#### What you have to do:
Transcribe the data that follows in full. Leave out the pictures.

#### Dataset section:
◇ ◇ ◇

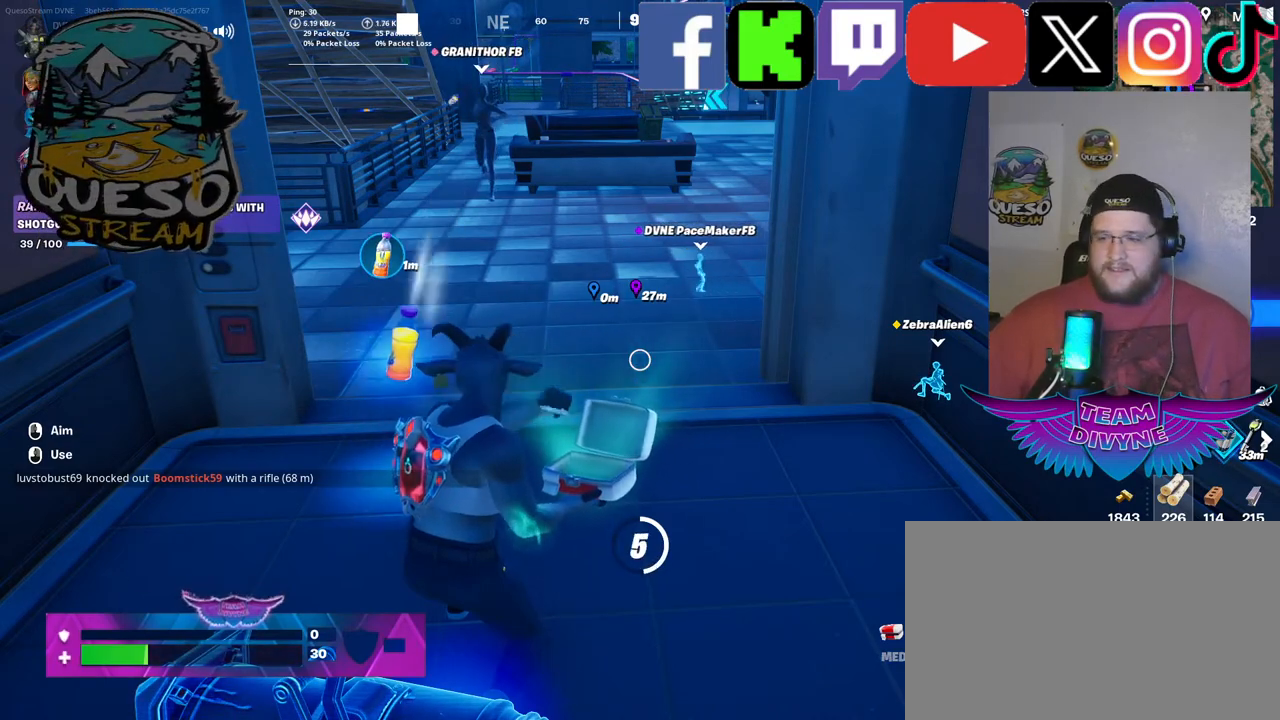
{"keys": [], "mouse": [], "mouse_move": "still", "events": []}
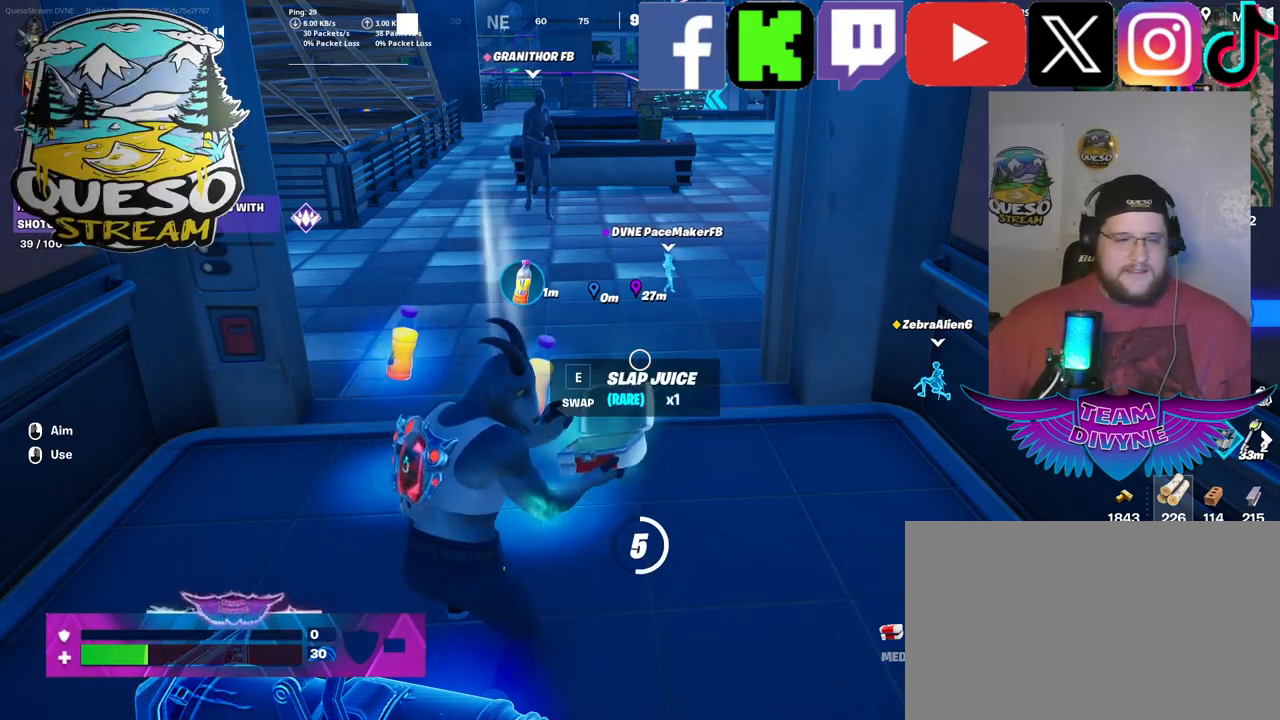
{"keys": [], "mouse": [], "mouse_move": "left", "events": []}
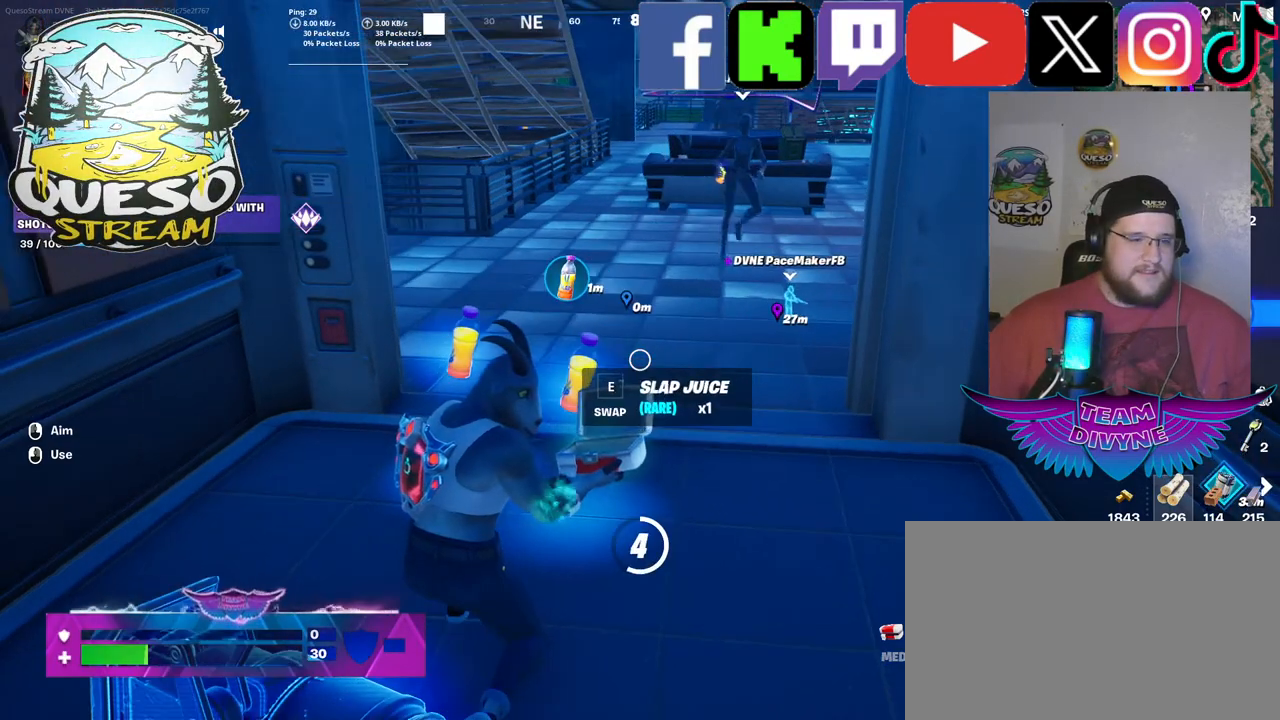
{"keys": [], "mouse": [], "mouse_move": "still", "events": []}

◇ ◇ ◇

#### Answer for this exercise:
{"keys": [], "mouse": [], "mouse_move": "still", "events": []}
{"keys": [], "mouse": [], "mouse_move": "left", "events": []}
{"keys": [], "mouse": [], "mouse_move": "still", "events": []}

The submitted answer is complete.